Él podía esperar, pero los refugiados sin refugio bajo el hielo y la nieve no podían.
Un día más de espera significaba incontables personas muriendo silenciosamente en el invierno.
—Mm. Respecto a abrir talleres de confección en otras prefecturas, estuve pensándolo y se me ocurrió una idea.
Ye Yunting alzó la vista hacia él con entusiasmo.
—¿Qué idea? Cuéntame.
Li Fengqi jugaba con sus dedos mientras decía:
—Ahora la situación es caótica. En todas las prefecturas hay levantamientos de refugiados. Si esos ejércitos rebeldes siguen creciendo y pierden el control, en el futuro también serán un obstáculo. En algo Yang Buwei no se equivocó: debemos colocar más gente nuestra.
La frontera norte era remota y las noticias llegaban tarde.
Si podían aprovechar la excusa de hacer negocios para distribuir personal, establecer puntos de apoyo y transmitir información, las noticias llegarían con mucha más rapidez.

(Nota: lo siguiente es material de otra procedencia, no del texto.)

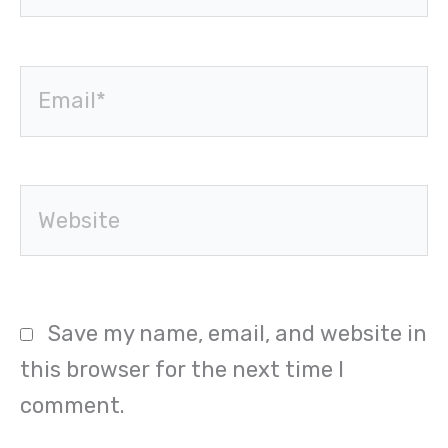
Email*
Website
Save my name, email, and website in
this browser for the next time I
comment.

Ye Yunting entendió lo que quería decir.
—Quieres decir que…
—Te asignaré un grupo de personas. Tú decidirás cómo usarlas. —Li Fengqi besó la punta de sus dedos—. En apariencia harán negocios. En secreto, nos transmitirán información.
—Entonces también debería tener una identidad falsa —dijo Ye Yunting, comprendiendo de inmediato—. De lo contrario, los demás podrían adivinar fácilmente la conexión.

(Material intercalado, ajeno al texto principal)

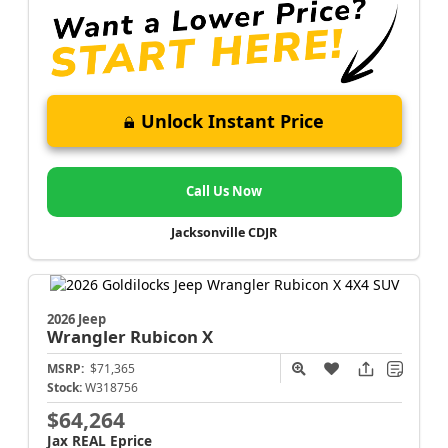
Unlock Instant Price
Call Us Now
Jacksonville CDJR
2026 Jeep
Wrangler
Rubicon X
MSRP:
$71,365
Stock:
W318756
$64,264
Jax REAL Eprice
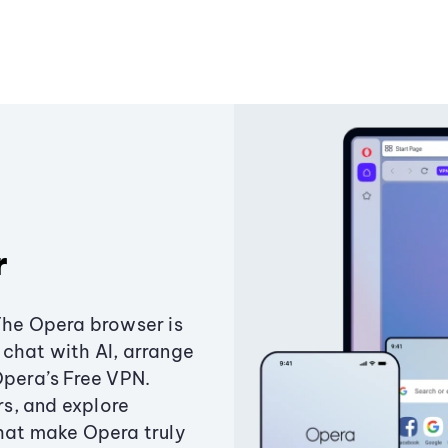
r
The Opera browser is
chat with AI, arrange
Opera’s Free VPN.
s, and explore
that make Opera truly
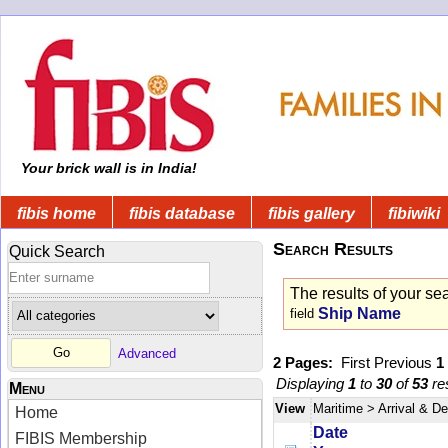
Your brick wall is in India!
fibis home
fibis database
fibis gallery
fibiwiki
Search Results
Quick Search
The results of your se
Ship Name
field
Advanced
2 Pages:
First
Previous
1
Displaying
1
to
30
of
53
res
Menu
View
Maritime
> Arrival & D
Home
Date
FIBIS Membership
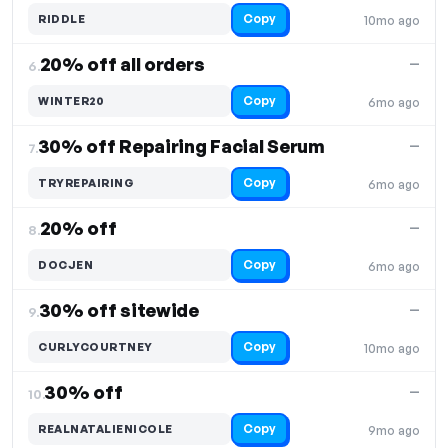
Copy
RIDDLE
10mo ago
20% off all orders
—
6.
Copy
WINTER20
6mo ago
30% off Repairing Facial Serum
—
7.
Copy
TRYREPAIRING
6mo ago
20% off
—
8.
Copy
DOCJEN
6mo ago
30% off sitewide
—
9.
Copy
CURLYCOURTNEY
10mo ago
30% off
—
10.
Copy
REALNATALIENICOLE
9mo ago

Li Fengqi asintió. La sonrisa en sus ojos se volvió más profunda.
—Eso significa que en adelante la consorte tendrá que esforzarse más.
Investigar información requeriría mucho más esfuerzo que simplemente hacer negocios.
Pero por ahora no había nadie más adecuado. Dejarlo en manos de Ye Yunting era lo mejor.
Ye Yunting negó con la cabeza y sonrió.
—¿Cómo podría considerarse eso un esfuerzo?
Para él, lo verdaderamente duro había sido aquel tiempo en que estuvo encerrado en el palacio del príncipe como un pájaro enjaulado.
Ahora cada día era ocupado, pero también feliz.
Después de decirlo, varias ideas nuevas pasaron por su mente. Retiró apresuradamente la mano de la de Li Fengqi, se puso una capa sobre los hombros y bajó del lecho.
—Acabo de recordar algunas cosas. Tengo que anotarlas antes de que mañana se me olviden. Tú duerme primero.
La mano de Li Fengqi quedó vacía.
—…
Observó los ojos brillantes de Ye Yunting y suspiró con melancolía.
Olvídalo.
Mientras la consorte esté feliz, todo está bien.